▸ Given information:

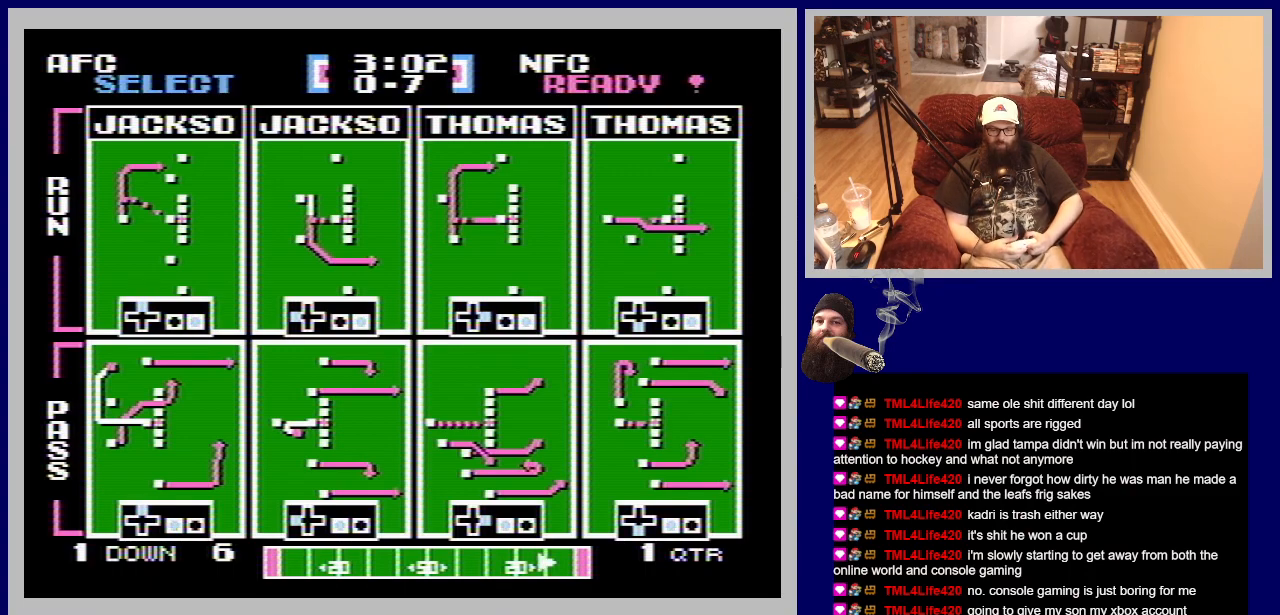
Gameplay with a controller (Nintendo layout); each line is a JSON object with the inputs held at the frame after it. "events" lists button and stick changes between this image and that frame as [ms after this image, input, new state], when the widget could be followed in between. Not read: L3 R3.
{"buttons": [], "events": [[33, "DPAD_DOWN", "down"], [50, "A", "down"], [267, "A", "up"], [300, "DPAD_DOWN", "up"]]}
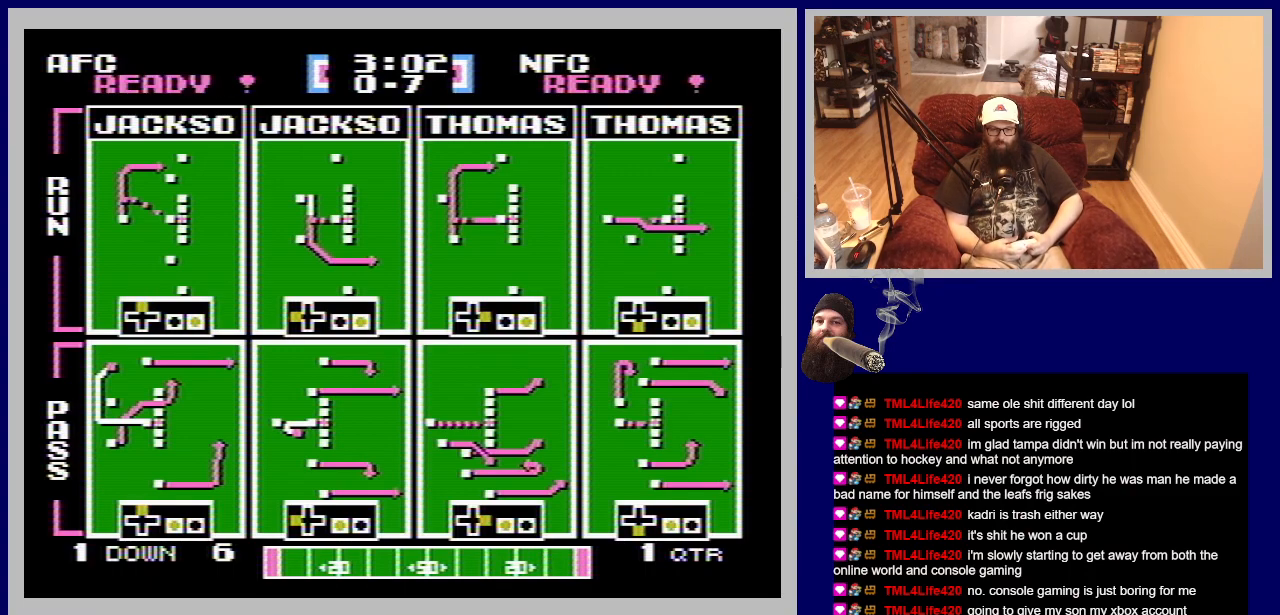
{"buttons": [], "events": []}
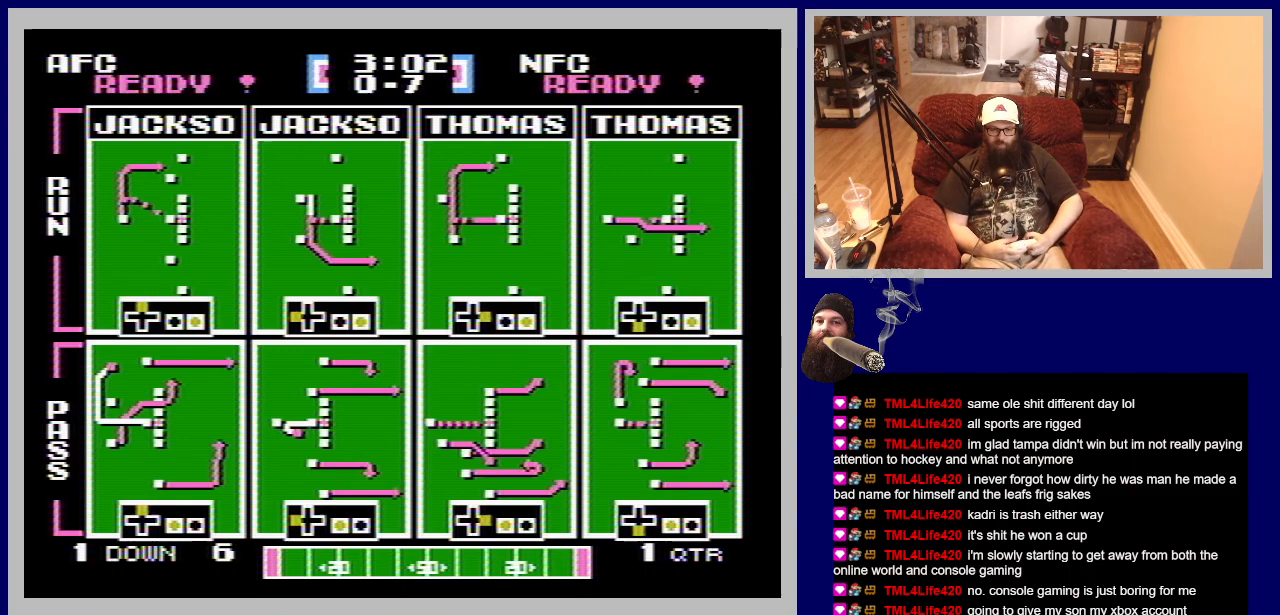
{"buttons": [], "events": []}
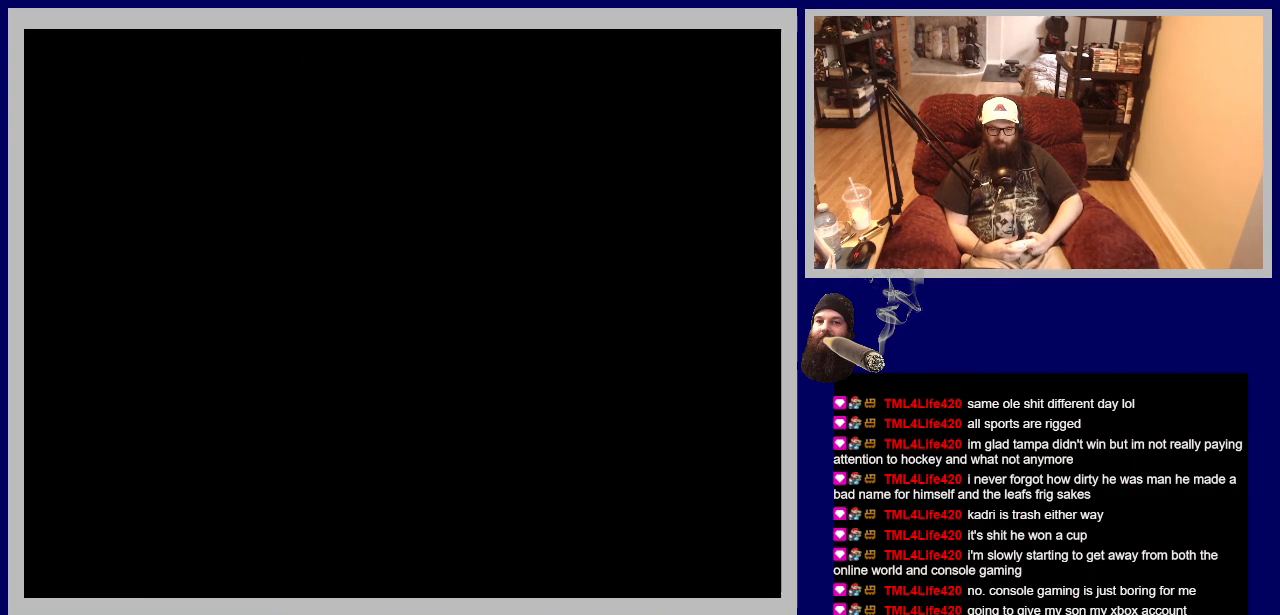
{"buttons": [], "events": []}
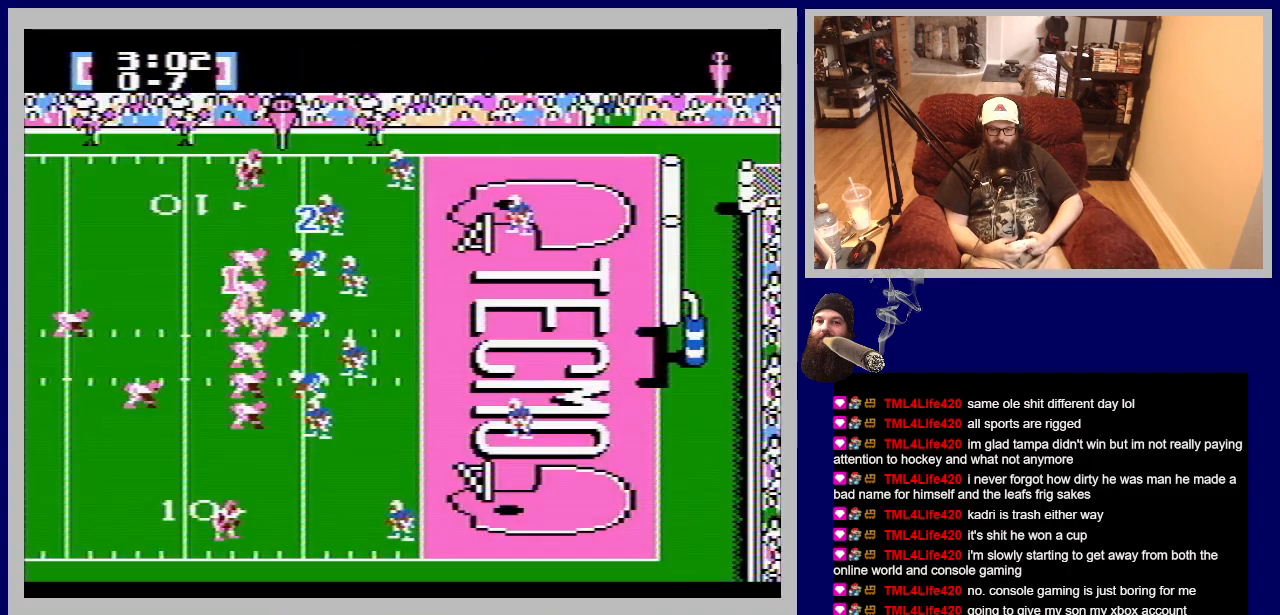
{"buttons": ["A"], "events": [[283, "A", "down"]]}
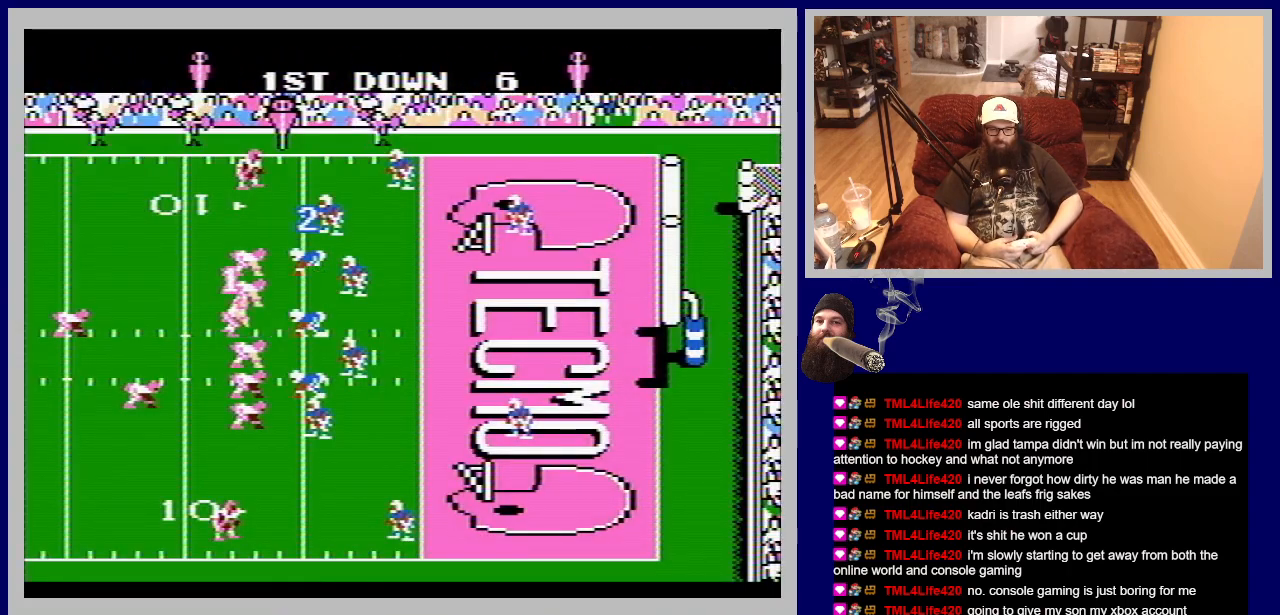
{"buttons": ["A"], "events": [[17, "A", "up"], [400, "A", "down"]]}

▸ Work instructions:
Please give a count of the lines in the records where the word "down" occurs, with nothing besides it.

▸ Solved exercise:
3